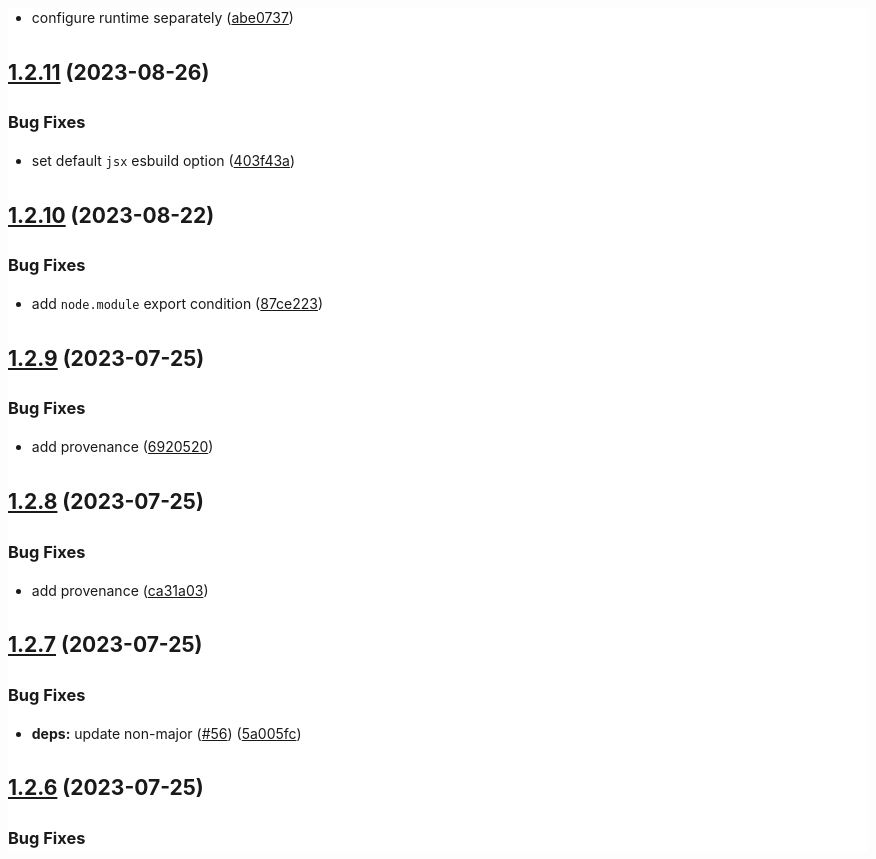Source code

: - configure runtime separately ([abe0737](https://github.com/sanity-io/ui-workshop/commit/abe07373c28b7d279c0b441aa724478e00da3be8))

## [1.2.11](https://github.com/sanity-io/ui-workshop/compare/v1.2.10...v1.2.11) (2023-08-26)

### Bug Fixes

- set default `jsx` esbuild option ([403f43a](https://github.com/sanity-io/ui-workshop/commit/403f43a1e6915076e9538bf395c9ab2515910b6b))

## [1.2.10](https://github.com/sanity-io/ui-workshop/compare/v1.2.9...v1.2.10) (2023-08-22)

### Bug Fixes

- add `node.module` export condition ([87ce223](https://github.com/sanity-io/ui-workshop/commit/87ce2234a2c5c8c3096046573079f4a21b4e0eb2))

## [1.2.9](https://github.com/sanity-io/ui-workshop/compare/v1.2.8...v1.2.9) (2023-07-25)

### Bug Fixes

- add provenance ([6920520](https://github.com/sanity-io/ui-workshop/commit/692052032585a42121a95e744e9d5a374e4605d3))

## [1.2.8](https://github.com/sanity-io/ui-workshop/compare/v1.2.7...v1.2.8) (2023-07-25)

### Bug Fixes

- add provenance ([ca31a03](https://github.com/sanity-io/ui-workshop/commit/ca31a031850ad908fd9e05aaae54152c8a9e75a2))

## [1.2.7](https://github.com/sanity-io/ui-workshop/compare/v1.2.6...v1.2.7) (2023-07-25)

### Bug Fixes

- **deps:** update non-major ([#56](https://github.com/sanity-io/ui-workshop/issues/56)) ([5a005fc](https://github.com/sanity-io/ui-workshop/commit/5a005fcbe8c93a76e07b386f0ee50a553af22857))

## [1.2.6](https://github.com/sanity-io/ui-workshop/compare/v1.2.5...v1.2.6) (2023-07-25)

### Bug Fixes
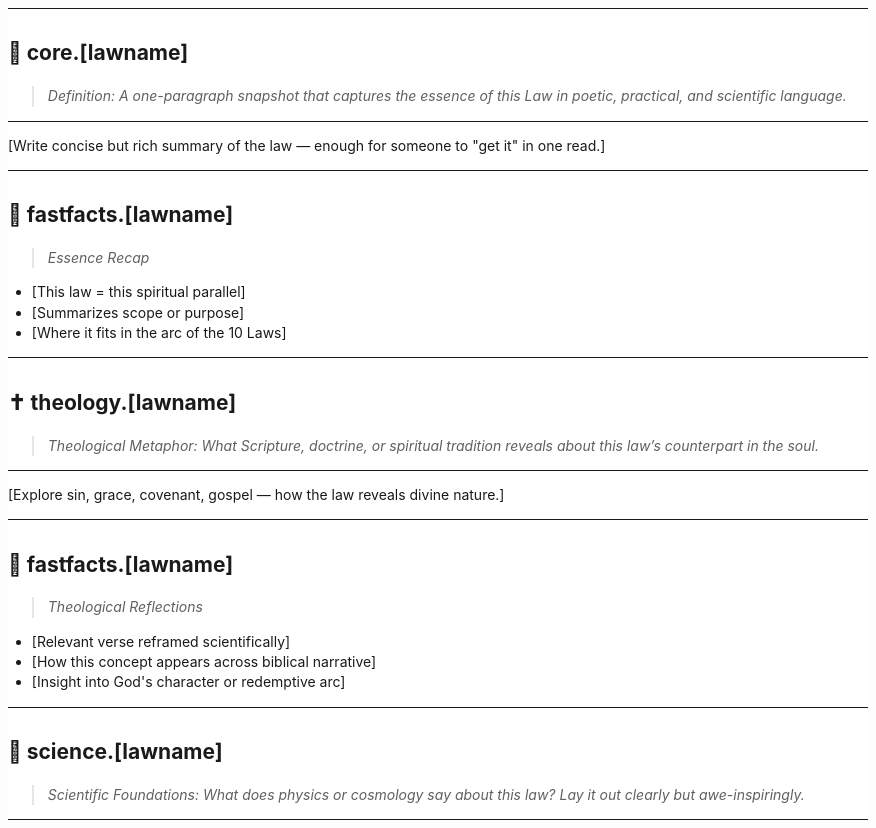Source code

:    
   
---   
   
## 🌟 core.[lawname]     
> _Definition: A one-paragraph snapshot that captures the essence of this Law in poetic, practical, and scientific language._   
   
   
---   
   
[Write concise but rich summary of the law — enough for someone to "get it" in one read.]   
   
   
---   
   
## 📌 fastfacts.[lawname]     
> _Essence Recap_   
   
   
- [This law = this spiritual parallel]   
- [Summarizes scope or purpose]   
- [Where it fits in the arc of the 10 Laws]   
   
   
   
---   
   
## ✝️ theology.[lawname]     
> _Theological Metaphor: What Scripture, doctrine, or spiritual tradition reveals about this law’s counterpart in the soul._   
   
   
---   
   
[Explore sin, grace, covenant, gospel — how the law reveals divine nature.]   
   
   
---   
   
## 📌 fastfacts.[lawname]     
> _Theological Reflections_   
   
   
- [Relevant verse reframed scientifically]   
- [How this concept appears across biblical narrative]   
- [Insight into God's character or redemptive arc]   
   
   
   
---   
   
## 🔬 science.[lawname]     
> _Scientific Foundations: What does physics or cosmology say about this law? Lay it out clearly but awe-inspiringly._   
   
   
---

• • • • •

_Written task_
Write out each line of the listing above, exactly, from its first line to the line holding "- set default", inclusive. Skip the pictures.

_Problem solution_
Source code

: - configure runtime separately ([abe0737](https://github.com/sanity-io/ui-workshop/commit/abe07373c28b7d279c0b441aa724478e00da3be8))

## [1.2.11](https://github.com/sanity-io/ui-workshop/compare/v1.2.10...v1.2.11) (2023-08-26)

### Bug Fixes

- set default `jsx` esbuild option ([403f43a](https://github.com/sanity-io/ui-workshop/commit/403f43a1e6915076e9538bf395c9ab2515910b6b))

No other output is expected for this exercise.